Improving Policy Optimization via $\varepsilon$-Retrain
Luca Marzari, Priya L. Donti, Changliu Liu, Enrico Marchesini
TL;DR
This work addresses enforcing behavioral preferences in reinforcement learning while preserving monotonic policy improvement. It introduces ε-retrain, which collects retrain areas around violations and trains the agent from these regions using a decaying ε to blend with the standard uniform restarts, compatible with TRPO, PPO, and Lagrangian variants. The authors prove a bound on the mixed-restart improvement and employ formal verification to quantify adherence to the desired behaviors, demonstrating stronger safety and sample efficiency across locomotion, power networks, and navigation tasks, including real-world embodied tests.
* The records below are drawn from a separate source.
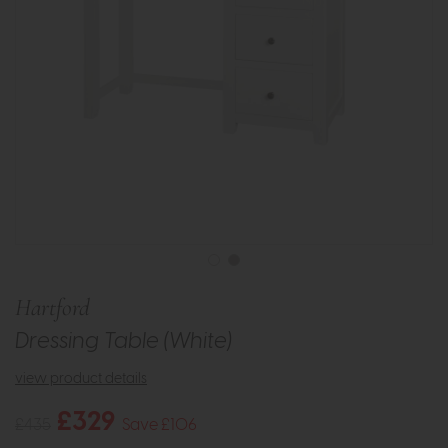
Hartford
Dressing Table (White)
view product details
£329
£435
Save £106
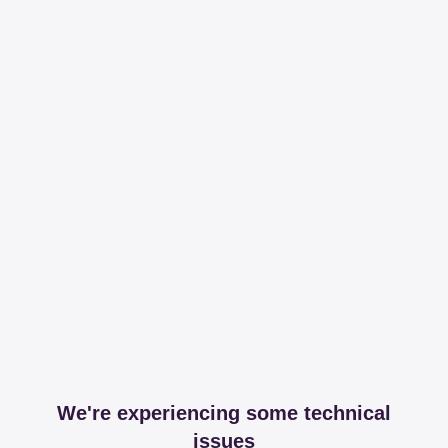
We're experiencing some technical
issues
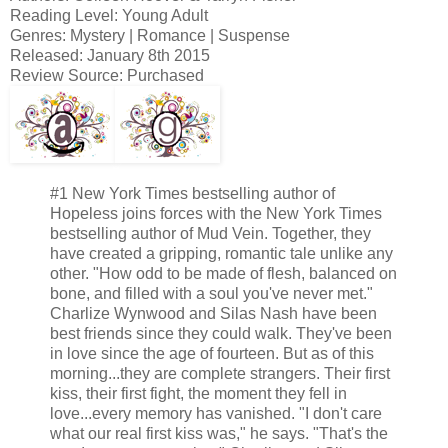
Reading Level: Young Adult
Genres: Mystery | Romance | Suspense
Released: January 8th 2015
Review Source: Purchased
#1 New York Times bestselling author of
Hopeless joins forces with the New York Times
bestselling author of Mud Vein. Together, they
have created a gripping, romantic tale unlike any
other. "How odd to be made of flesh, balanced on
bone, and filled with a soul you've never met."
Charlize Wynwood and Silas Nash have been
best friends since they could walk. They've been
in love since the age of fourteen. But as of this
morning...they are complete strangers. Their first
kiss, their first fight, the moment they fell in
love...every memory has vanished. "I don't care
what our real first kiss was," he says. "That's the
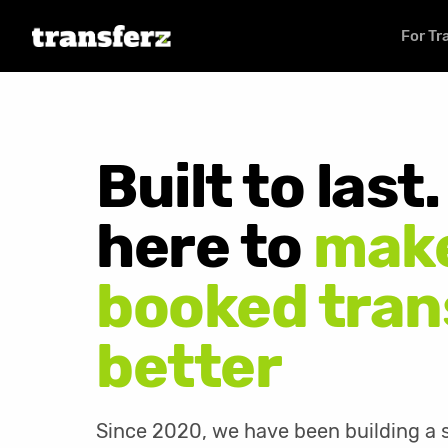
For Tr
Built to last
here to
make
booked tran
better
Since 2020, we have been building a s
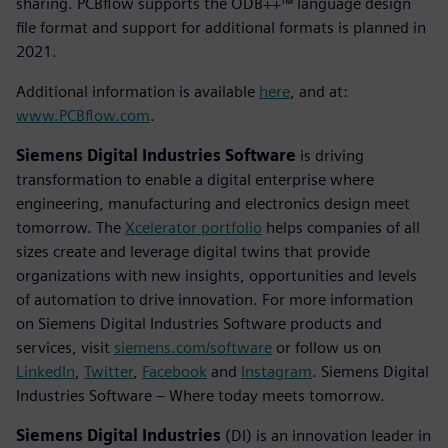
sharing. PCBflow supports the ODB++™ language design
file format and support for additional formats is planned in
2021.
Additional information is available
here
, and at:
www.PCBflow.com
.
Siemens Digital Industries Software
is driving
transformation to enable a digital enterprise where
engineering, manufacturing and electronics design meet
tomorrow. The
Xcelerator portfolio
helps companies of all
sizes create and leverage digital twins that provide
organizations with new insights, opportunities and levels
of automation to drive innovation. For more information
on Siemens Digital Industries Software products and
services, visit
siemens.com/software
or follow us on
LinkedIn
,
Twitter
,
Facebook
and
Instagram
. Siemens Digital
Industries Software – Where today meets tomorrow.
Siemens Digital Industries
(DI) is an innovation leader in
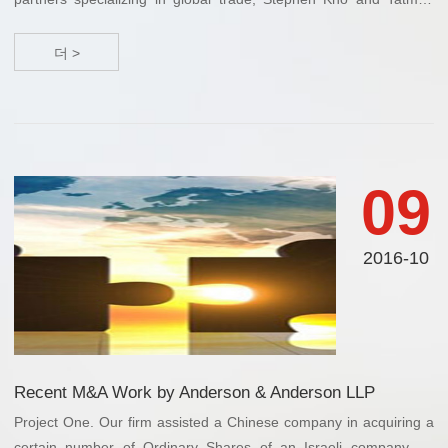
Savio, have spoken on the Trans-Pacific Partnership (TPP) trade
agreement i...
더 >
09
2016-10
Recent M&A Work by Anderson & Anderson LLP
Project One. Our firm assisted a Chinese company in acquiring a
certain number of Ordinary Shares of an Israeli company for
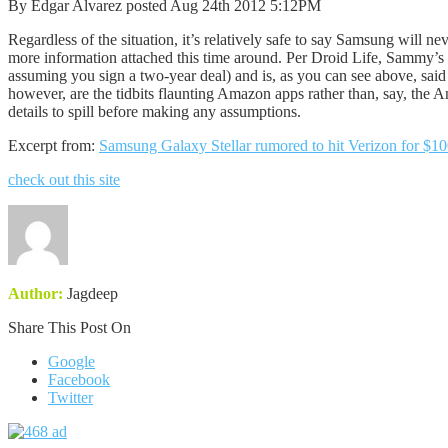
By Edgar Alvarez posted Aug 24th 2012 5:12PM
Regardless of the situation, it’s relatively safe to say Samsung will n
more information attached this time around. Per Droid Life, Sammy’s 
assuming you sign a two-year deal) and is, as you can see above, said 
however, are the tidbits flaunting Amazon apps rather than, say, the An
details to spill before making any assumptions.
Excerpt from:
Samsung Galaxy Stellar rumored to hit Verizon for $10
check out this site
Author:
Jagdeep
Share This Post On
Google
Facebook
Twitter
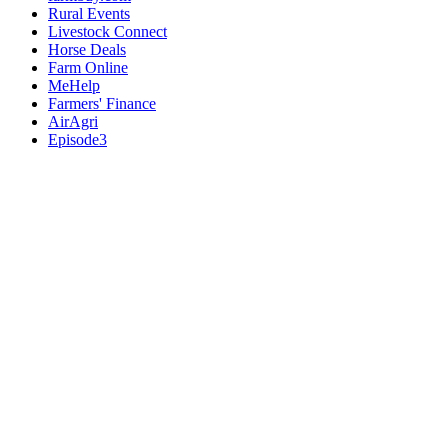
Rural Events
Livestock Connect
Horse Deals
Farm Online
MeHelp
Farmers' Finance
AirAgri
Episode3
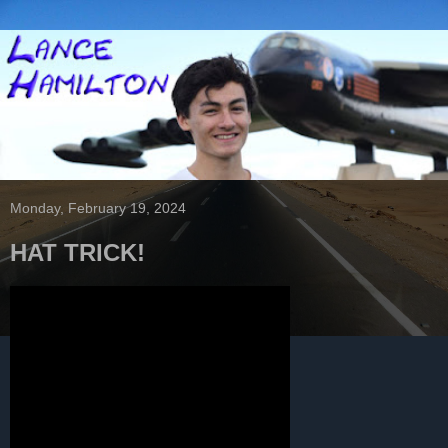
Monday, February 19, 2024
HAT TRICK!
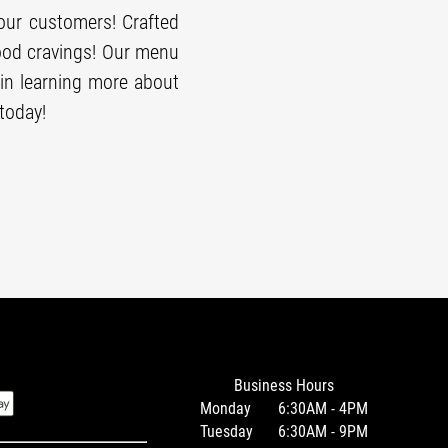
our customers! Crafted
food cravings! Our menu
in learning more about
today!
Business Hours
Monday
6:30AM - 4PM
Tuesday
6:30AM - 9PM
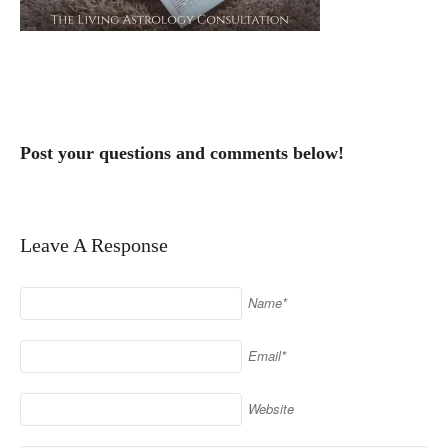
Post your questions and comments below!
Leave A Response
Name*
Email*
Website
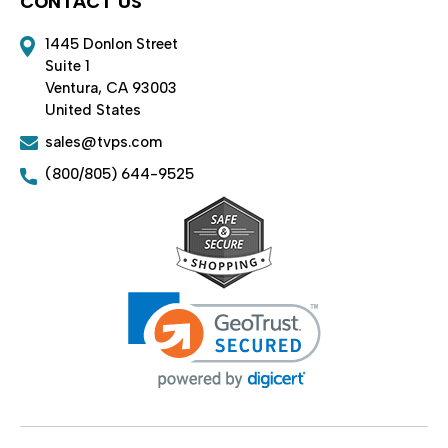
CONTACT US
1445 Donlon Street
Suite 1
Ventura, CA 93003
United States
sales@tvps.com
(800/805) 644-9525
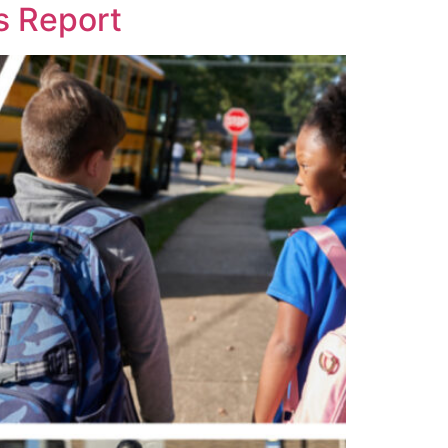
s Report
The approach offers a practical, verification-backed method to improve safe RL and has potential for broader adoption in safety-critical control systems.
Abstract
We present $\varepsilon$-retrain, an exploration strategy encouraging a behavioral preference while optimizing policies with monotonic improvement guarantees. To this end, we introduce an iterative procedure for collecting retrain areas -- parts of the state space where an agent did not satisfy the behavioral preference. Our method switches between the typical uniform restart state distribution and the retrain areas using a decaying factor $\varepsilon$, allowing agents to retrain on situations where they violated the preference. We also employ formal verification of neural networks to provably quantify the degree to which agents adhere to these behavioral preferences. Experiments over hundreds of seeds across locomotion, power network, and navigation tasks show that our method yields agents that exhibit significant performance and sample efficiency improvements.